El tribunal motiva la convicción sobre la participación en el delito contra la salud pública y lo hacen sobre todo desde las conversaciones que son intervenidas y de las que resulta que la recurrente esta al corriente de las llegadas de los correos con la droga, así como del posterior ingreso en el hotel donde se alojan las transportistas y la realidad del robo del dinero a ellas dos, identificando al gordo como el autor del tirón, pareciendo que desde la recurrente se reprocha ese comportamiento (folios 108 y siguientes de la motivación). Por otra parte, el día anterior a la llegada de Mariano Santos que trae 3 kilogramos de cocaína, Herminio Landelino le encarga a la recurrente la adquisición de las pastillas que necesita. Ciertamente no se indica el tipo de pastillas que tiene que adquirir pero ese hecho es relacionado en la sentencia con la llegada de sustancia tóxica y con la intervención de 46 cajas de ciclofalina que es habitualmente empleada en la mezcla de la sustancia que se adquiría. Desde el conocimiento de la ilícita actividad, la participación en las distintas actividades y el hecho de que fue avisada de las detenciones para que ocultara efectos, lo que hizo, ocultando en el coche dinero y efectos que pudieran relacionar a los moradores con la droga, el requerimiento para la compra y la efectiva intervención de las pastillas en la casa que ocupaba, es razonable la afirmación del tribunal sobre la participación de este tipo penal pues, además de estar presente en los momentos nucleares que se han subsumido en el delito contra la salud pública del art. 368 Cp , ella está presente acogiendo la droga traída por los coimputados, y conoce la sustracción que realiza. Además realiza una adquisición de pastillas para mezclar la sustancia traída al día siguiente por Mariano Santos , conociendo esa dinámica de los hechos.

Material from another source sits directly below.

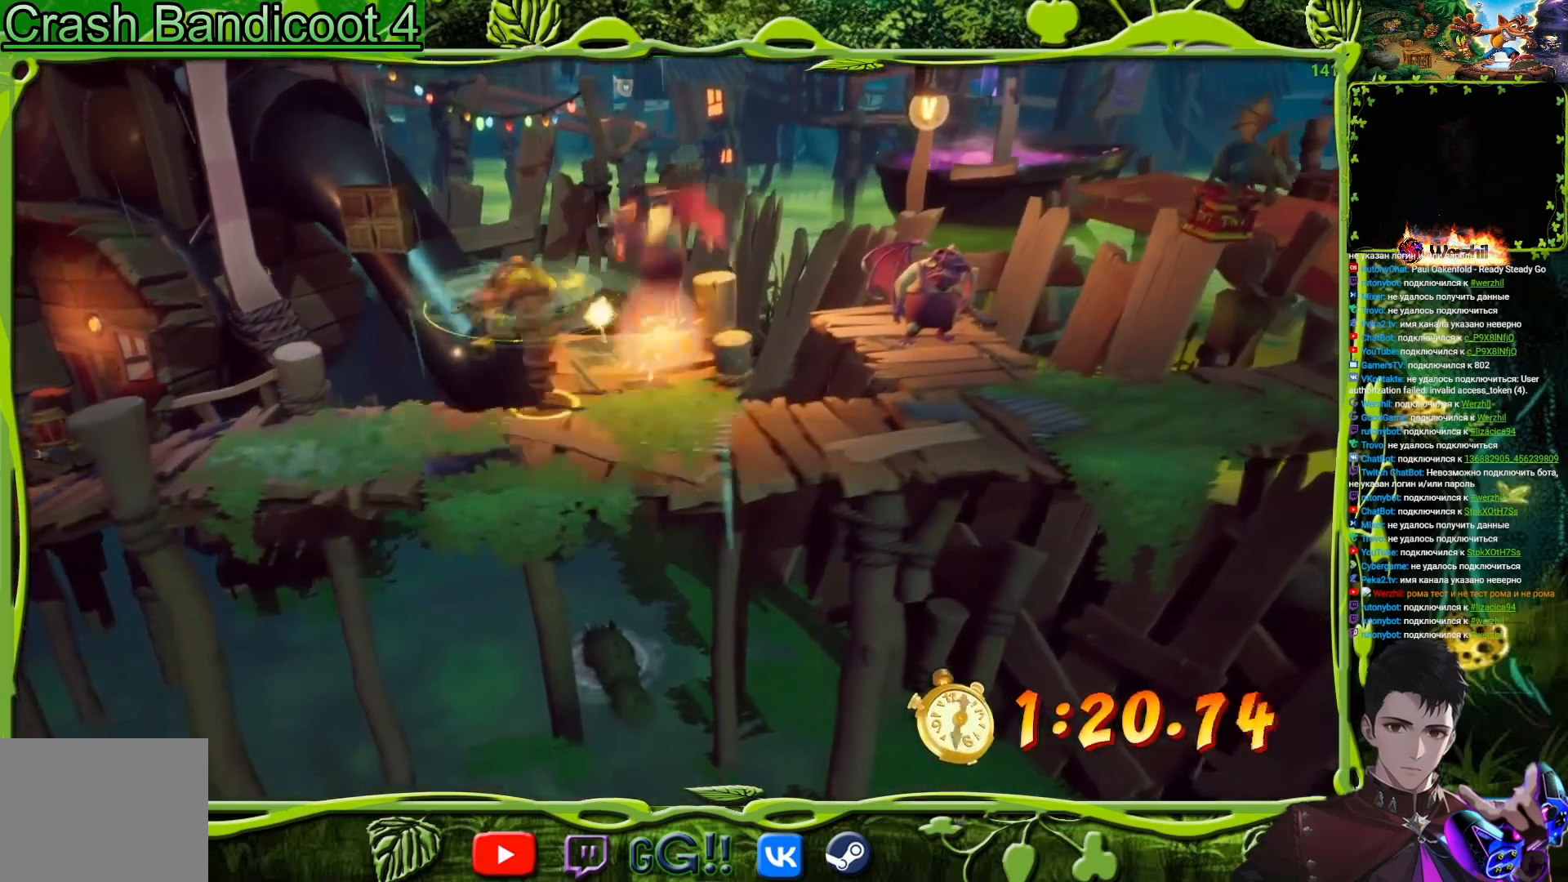
{"buttons": ["DPAD_RIGHT"], "events": [[34, "SQUARE", "up"], [467, "DPAD_UP", "up"]]}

El motivo carece de base atendible, pues como la propia recurrente reconoce en el motivo anterior la sentencia motiva y razona la inferencia que afirma la participación en el delito desde las intervenciones que sitúan a la recurrente en el momento de la realización del delito. El que no esté de acuerdo con la motivación no quiere decir que no exista esa motivación con la que ha manifestado su desacuerdo.
El sexto de los motivos es reiteración del segundo.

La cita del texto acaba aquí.